Más tarde. David Irving: “Si todos los soldados aliados muertos pudiesen ver a sus países hoy, hubiesen tirado sus armas y luchado junto a los alemanes.”

Lunes. En la avenida San Juan de esta capital, al 2400, existe un Museo del Hambre. Quiero ir a visitarlo. (Sea lo que sea.) De Japón llegan imágenes de los primeros androides hogareños. Y alguien clonó la voz de una actriz que murió hace unos meses y se la puso a una inteligencia artificial.

Más tarde. Hoy estuve en mi banco. Antes de salir elegí dos libros, los puse en mi mochila, fui al baño, di unas vueltas más, revisé mis papeles y pensé: “Me preparo más para ir al banco que para ir a la Antártida.” Tiene su razón de ser. La Antártida es un lugar hermoso donde siempre me sentí bien, a gusto. Y el banco es lo contrario. Mientras esperaba que me atendieran en la sucursal de Primera Junta, leí a Piglia y sobre submarinos en Malvinas y lo que leí me ayudó un poco, no mucho, a subsanar el momento. Mientras esperaba, pensaba que se van cumpliendo, uno a uno, todos los pasos, avances y escenas que los libros y el cine dicen que nos llevan a la distopía y al desastre. En el futuro del futuro, arqueólogos marcianos, tataranietos de viajeros terrestres, desempolvarán pedazos de metal, cerámica y silicio usados en los primeros asentamientos del planeta rojo. Quizás también viajen a la Tierra a ver por qué acá la vida terminó. No es tan difícil verificar esa sensación de apocalipsis en este indeterminado siglo XXI que siempre parece un poco fuera de la historia.
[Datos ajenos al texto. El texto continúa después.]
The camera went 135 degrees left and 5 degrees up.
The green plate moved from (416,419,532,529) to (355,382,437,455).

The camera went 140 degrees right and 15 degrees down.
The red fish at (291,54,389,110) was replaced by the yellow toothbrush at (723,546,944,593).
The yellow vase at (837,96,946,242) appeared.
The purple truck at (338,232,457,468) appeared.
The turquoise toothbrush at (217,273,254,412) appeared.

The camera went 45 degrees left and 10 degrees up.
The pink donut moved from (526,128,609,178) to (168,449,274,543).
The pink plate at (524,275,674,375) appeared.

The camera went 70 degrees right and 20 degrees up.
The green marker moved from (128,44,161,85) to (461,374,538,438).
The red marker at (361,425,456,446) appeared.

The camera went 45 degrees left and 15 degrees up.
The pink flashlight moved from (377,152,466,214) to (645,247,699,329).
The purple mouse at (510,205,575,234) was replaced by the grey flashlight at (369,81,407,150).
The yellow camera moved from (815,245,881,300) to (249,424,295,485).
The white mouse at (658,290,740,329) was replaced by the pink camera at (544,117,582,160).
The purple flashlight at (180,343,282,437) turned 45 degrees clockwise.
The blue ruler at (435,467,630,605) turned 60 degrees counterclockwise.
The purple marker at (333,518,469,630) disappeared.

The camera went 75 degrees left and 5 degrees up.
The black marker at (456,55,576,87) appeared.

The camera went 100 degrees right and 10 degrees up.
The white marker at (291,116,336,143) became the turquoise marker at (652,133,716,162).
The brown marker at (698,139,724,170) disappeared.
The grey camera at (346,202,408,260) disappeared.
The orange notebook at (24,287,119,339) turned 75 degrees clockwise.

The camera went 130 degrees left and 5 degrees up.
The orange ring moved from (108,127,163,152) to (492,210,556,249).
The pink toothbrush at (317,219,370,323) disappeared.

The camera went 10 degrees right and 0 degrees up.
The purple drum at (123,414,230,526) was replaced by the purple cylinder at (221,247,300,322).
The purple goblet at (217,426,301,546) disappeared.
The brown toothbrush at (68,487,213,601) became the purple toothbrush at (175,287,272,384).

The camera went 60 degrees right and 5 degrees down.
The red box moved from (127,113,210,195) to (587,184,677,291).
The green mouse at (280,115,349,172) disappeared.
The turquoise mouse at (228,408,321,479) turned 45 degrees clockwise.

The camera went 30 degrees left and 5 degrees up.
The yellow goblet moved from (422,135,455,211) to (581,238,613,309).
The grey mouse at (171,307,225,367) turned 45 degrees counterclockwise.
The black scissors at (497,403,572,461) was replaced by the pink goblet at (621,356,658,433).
Martes. Si un concepto, idea u objeto pasa el suficiente tiempo en internet termina en la pornografía. Eso ya lo escribí, pero ahora agregaría el nazismo. Reformulo: Si un determinado concepto o idea u objeto pasa el suficiente tiempo en internet termina en la pornografía, o en el nazismo, o en ambos. Mientras busco ejemplos de esto, escucho el Konzert für Fagott und Orchester en Si menor de Mozart. La música me hace pensar que Internet es de izquierda y las redes sociales, de derecha.

Miércoles. Con mensajes de audio le cuento a Robles porque Carl Sagan me parece un agente de la CIA.

Más tarde. Le pedí a una IA que compusiera una pintura renacentista de un robot leyendo un libro. Después, le pedí que cambiara el libro por un diario de papel. Pero ella, la IA, no entendía a qué me refería con renacentista. Yo tampoco. Así que acordamos que si iba a leer el diario, el mejor lugar era el comedor de una casa de familia.

Jueves. Largo intercambio con Napolitano sobre música soviética, racismo y política, Prokofiev y Shostakovich. Napo: “Siempre cuento lo mismo pero, hace años, estaba en un grupo con un violinista. Comunista, se había ido a estudiar ingeniería a Moscú pero había terminado por estudiar música. Era muy fino, usaba un pañuelo de seda en el cuello. Había vivido en Panamá, pinta de dandy. Agarré y le pregunté: disculpe, ¿le puedo preguntar algo? Sí, dice el tipo. ¿Cómo hizo para aprender ruso? Me respondió: hice lo que hacían todos los que llegábamos a Rusia, me busqué un diccionario de pelo largo.”